KOLUMNE

Die Karl-Kolumne ergänzt die Printausgabe des Karl. Die Kolumne präsentiert Rezensionen aktueller und alter Schachbücher, Betrachtungen über die Literatur, Kultur und Psychologie des Schachs und gelegentliche Kommentare zum aktuellen Schachgeschehen.

 

GUTE EINFÜHRUNG IN GRÜNFELD-INDISCH

von IM Erik Zude

Bogdanov The Grünfeld Cover

Valentin Bogdanov
Chess Explained: The Grünfeld
Gambit Verlag, 2009,
Paperback, Englisch, 128 Seiten,
15,95 Euro

(Das Belegexemplar wurde  freundlicherweise von der Firma Niggemann zur Verfügung gestellt.)

In der Chess Explained– Serie des Gambit Verlages werden Eröffnungen vorgestellt. Dem Leser wird eine Übersicht über die wesentlichen Systeme und typischen Strukturen, Ideen und Pläne angeboten. In jedem Band werden 25 Partien kommentiert, die ausnahmslos in den vergangenen Jahren gespielt wurden, wodurch ein starker Bezug zur aktuellen Großmeister-Praxis hergestellt wird.

Der Internationale Meister Valentin Bogdanov leistet diese Arbeit nun für die Grünfeld-Indische Verteidigung. Auf den ersten Blick erscheint es ein aussichtsloses Unterfangen, alle Hauptsysteme dieser sehr theoretischen  Eröffnung auf nur 128 Seiten unterbringen zu wollen. Dies gelingt ihm jedoch mit der Wahl einer kleinen Schrifttpye, sowie mit einem guten Gespür dafür, auf welche Abspiele die Darstellung begrenzt werden kann.

Bogdanov macht hier durchaus nicht Halt vor einigen der längsten scharfen Varianten der Eröffnungstheorie. So wird sich mancher Besitzer von Sakaeevs sehr ausführlichem Weiß-Repertoire-Buch How to Get the Edge against the Grünfeld wundern, dass Bogdanov die Hauptvariante eines der drei von Sakaev vorgeschlagenen Angriffssysteme ganz beiläufig zu einem erzwungenen Remis führt. Der Autor deutet solche sehr theoretischen Zugfolgen jedoch meist nur an, ohne sie in der Breite zu untersuchen.

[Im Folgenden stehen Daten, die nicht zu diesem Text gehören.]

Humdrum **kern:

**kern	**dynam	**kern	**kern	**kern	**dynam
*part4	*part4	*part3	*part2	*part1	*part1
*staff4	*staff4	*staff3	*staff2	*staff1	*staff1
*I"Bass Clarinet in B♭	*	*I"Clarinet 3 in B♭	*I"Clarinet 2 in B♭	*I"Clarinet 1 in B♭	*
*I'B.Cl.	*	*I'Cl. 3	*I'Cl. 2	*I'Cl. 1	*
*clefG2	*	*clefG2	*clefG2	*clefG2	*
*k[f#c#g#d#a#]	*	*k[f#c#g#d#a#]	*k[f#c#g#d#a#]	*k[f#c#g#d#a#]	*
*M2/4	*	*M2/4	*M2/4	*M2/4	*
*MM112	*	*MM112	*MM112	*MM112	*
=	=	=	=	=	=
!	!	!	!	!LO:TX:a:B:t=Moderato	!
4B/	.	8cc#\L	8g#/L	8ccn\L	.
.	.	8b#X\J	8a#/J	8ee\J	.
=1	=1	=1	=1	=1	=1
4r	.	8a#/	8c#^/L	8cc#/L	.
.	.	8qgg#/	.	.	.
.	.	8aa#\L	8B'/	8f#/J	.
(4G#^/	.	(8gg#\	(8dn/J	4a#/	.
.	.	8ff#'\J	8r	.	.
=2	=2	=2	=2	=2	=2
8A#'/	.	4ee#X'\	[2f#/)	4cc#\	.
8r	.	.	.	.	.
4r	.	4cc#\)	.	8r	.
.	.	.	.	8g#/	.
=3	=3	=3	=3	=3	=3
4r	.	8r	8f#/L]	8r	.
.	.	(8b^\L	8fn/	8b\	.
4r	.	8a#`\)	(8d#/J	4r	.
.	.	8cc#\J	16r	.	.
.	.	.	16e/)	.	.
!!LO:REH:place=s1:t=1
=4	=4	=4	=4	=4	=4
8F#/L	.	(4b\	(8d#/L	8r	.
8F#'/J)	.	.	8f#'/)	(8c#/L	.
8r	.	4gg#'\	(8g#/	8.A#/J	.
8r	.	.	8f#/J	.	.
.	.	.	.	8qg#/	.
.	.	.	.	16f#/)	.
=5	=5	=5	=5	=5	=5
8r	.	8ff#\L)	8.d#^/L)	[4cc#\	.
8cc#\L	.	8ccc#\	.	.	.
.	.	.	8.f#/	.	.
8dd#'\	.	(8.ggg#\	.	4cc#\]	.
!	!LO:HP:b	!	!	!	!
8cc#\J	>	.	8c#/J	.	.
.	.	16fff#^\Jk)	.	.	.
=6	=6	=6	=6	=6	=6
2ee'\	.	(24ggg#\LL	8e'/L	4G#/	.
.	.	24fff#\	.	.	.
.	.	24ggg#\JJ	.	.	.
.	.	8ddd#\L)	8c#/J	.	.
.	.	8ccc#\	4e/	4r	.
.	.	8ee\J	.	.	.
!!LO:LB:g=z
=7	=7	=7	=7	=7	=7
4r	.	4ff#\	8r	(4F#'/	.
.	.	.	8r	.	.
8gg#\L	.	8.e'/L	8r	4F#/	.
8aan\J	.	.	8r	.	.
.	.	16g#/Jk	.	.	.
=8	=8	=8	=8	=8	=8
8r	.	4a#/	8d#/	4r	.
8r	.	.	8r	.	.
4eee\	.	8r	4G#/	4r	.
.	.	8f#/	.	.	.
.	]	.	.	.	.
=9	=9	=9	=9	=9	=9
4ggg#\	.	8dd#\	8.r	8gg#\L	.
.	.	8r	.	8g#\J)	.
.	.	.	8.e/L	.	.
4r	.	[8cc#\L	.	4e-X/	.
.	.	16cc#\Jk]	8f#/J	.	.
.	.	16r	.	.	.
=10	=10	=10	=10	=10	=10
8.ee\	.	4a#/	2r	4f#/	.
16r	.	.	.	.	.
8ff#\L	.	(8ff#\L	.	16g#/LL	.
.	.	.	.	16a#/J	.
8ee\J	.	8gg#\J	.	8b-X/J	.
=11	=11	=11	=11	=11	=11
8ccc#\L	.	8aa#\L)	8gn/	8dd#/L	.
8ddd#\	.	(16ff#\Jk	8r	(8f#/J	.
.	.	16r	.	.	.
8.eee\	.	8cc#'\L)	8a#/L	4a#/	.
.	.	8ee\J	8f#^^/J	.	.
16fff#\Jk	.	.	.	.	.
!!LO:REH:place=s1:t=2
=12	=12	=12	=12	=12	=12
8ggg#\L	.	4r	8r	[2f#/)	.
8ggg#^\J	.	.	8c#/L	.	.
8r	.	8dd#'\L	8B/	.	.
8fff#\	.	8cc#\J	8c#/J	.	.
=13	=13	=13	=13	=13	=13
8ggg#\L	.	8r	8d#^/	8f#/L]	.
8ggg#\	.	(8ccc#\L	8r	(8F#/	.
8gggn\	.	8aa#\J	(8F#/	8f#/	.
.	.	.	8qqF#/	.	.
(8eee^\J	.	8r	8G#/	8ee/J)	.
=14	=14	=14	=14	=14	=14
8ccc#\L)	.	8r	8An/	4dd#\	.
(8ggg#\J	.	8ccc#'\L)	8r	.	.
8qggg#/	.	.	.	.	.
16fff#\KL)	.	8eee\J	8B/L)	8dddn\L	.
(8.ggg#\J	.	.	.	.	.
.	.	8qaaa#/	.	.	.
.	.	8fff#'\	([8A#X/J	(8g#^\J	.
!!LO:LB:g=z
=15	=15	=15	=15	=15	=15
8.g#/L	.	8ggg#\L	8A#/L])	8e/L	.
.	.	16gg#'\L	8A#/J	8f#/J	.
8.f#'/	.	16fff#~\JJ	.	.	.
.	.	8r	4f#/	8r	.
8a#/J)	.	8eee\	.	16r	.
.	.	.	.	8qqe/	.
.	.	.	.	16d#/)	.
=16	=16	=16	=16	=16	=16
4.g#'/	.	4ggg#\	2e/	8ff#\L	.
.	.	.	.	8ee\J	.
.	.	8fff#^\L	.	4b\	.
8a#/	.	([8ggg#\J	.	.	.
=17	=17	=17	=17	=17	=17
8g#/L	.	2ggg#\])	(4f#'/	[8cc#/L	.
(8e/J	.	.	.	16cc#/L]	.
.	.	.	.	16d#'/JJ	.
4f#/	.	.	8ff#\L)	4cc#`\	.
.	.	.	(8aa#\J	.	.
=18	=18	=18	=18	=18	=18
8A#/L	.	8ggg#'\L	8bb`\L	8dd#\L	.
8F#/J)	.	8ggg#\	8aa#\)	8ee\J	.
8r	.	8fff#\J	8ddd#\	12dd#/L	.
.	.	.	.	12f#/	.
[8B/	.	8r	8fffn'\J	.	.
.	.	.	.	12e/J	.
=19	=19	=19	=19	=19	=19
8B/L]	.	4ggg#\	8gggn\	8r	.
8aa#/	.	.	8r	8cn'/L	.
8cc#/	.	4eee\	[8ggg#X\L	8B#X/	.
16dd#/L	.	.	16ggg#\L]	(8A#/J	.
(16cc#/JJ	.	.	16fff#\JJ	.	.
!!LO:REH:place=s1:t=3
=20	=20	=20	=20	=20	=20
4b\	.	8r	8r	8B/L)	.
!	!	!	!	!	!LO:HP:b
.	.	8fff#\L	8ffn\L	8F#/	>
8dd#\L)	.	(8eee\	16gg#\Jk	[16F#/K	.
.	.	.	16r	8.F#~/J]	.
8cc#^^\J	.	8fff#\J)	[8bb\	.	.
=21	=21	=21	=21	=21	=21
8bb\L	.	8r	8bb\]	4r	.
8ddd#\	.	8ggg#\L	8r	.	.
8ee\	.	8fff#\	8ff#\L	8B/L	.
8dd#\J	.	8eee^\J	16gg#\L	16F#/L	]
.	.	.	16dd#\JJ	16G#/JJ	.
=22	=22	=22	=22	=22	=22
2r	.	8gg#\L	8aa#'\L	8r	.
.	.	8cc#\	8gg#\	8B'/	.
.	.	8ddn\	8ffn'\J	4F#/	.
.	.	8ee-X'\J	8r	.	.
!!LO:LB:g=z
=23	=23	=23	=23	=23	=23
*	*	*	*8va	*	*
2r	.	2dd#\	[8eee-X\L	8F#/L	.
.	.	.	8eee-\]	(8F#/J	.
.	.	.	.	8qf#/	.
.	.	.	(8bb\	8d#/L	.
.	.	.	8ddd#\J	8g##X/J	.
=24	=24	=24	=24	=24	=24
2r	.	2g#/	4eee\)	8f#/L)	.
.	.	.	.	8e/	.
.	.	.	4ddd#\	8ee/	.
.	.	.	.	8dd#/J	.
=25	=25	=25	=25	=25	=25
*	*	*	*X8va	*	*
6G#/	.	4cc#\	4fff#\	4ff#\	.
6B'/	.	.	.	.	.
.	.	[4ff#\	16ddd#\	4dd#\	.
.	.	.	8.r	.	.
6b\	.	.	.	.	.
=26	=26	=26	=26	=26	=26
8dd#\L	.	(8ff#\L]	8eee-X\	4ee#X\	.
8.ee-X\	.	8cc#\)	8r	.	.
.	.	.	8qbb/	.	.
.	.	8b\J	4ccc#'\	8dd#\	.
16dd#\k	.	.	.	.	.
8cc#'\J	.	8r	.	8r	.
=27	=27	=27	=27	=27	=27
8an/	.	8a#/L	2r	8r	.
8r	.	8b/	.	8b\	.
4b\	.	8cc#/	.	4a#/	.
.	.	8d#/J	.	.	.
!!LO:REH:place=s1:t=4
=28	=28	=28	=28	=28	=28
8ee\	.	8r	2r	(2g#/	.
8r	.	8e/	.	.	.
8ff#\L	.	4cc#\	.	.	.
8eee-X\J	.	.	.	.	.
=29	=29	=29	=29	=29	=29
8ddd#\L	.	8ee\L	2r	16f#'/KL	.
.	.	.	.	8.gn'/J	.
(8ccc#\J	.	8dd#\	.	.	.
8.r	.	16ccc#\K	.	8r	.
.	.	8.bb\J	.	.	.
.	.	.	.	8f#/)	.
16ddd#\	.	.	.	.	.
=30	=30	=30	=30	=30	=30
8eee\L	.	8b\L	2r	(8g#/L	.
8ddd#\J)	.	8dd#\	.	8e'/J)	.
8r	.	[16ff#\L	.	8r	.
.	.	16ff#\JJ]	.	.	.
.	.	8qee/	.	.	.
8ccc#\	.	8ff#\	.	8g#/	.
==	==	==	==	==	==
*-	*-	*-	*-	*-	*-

Bei der Fülle des vorgestellten Partiematerials – jede Partie enthält noch einige weitere Partiefragmente – bleibt Bogdanov nur begrenzter Platz für ausführliche Erläuterungen. Er erklärt jedoch sehr gut die wesentlichen Ideen und gelegentlich auch die historische Entwicklung der unterschiedlichen Pläne.

Hier liegt jedoch auch eine Schwäche des Konzeptes, eine Eröffnung lediglich anhand aktueller Partien zu betrachten. Für Leser, die bisher wenig oder gar keinen Umgang mit der Grünfeld-Indischen Verteidigung hatten, kommen die Klassiker zu kurz. Die heutigen Spielweisen werden leichter verständlich, wenn man sich Versuch und Irrtum der „alten Meister“ vor Augen führt. Man muss nicht unbedingt Fischers Glanzpartie gegen Byrne zum n-ten Male durchexerzieren, – wobei das bestimmt nicht schadet! – es gibt aber gerade in der Grünfeld-Verteidigung auch recht moderne Klassiker, die man nicht auslassen sollte, z.B. Gelfand-Shirow, Rubinstein Memorial 1998.
Ein solches Herangehen würde allerdings dem Konzept der Serie widersprechen und deutlich mehr Platz beanspruchen.

Insgesamt jedoch ein guter Einstieg in die Grünfeld-Verteidigung, besonders empfehlenswert für Schachfreunde, die nicht allzu viel Zeit investieren wollen. Das Material ist auch für den Einsatz in der Turnierpraxis ausreichend. Theoriehaie und solche, die es werden wollen, greifen in jedem Fall zusätzlich auf andere Quellen zurück. Aber auch für erfahrene Grünfeld-Praktiker ist der Band eine Gelegenheit, einige gut kommentierte Großmeister-Partien der letzten Jahre nachzuspielen.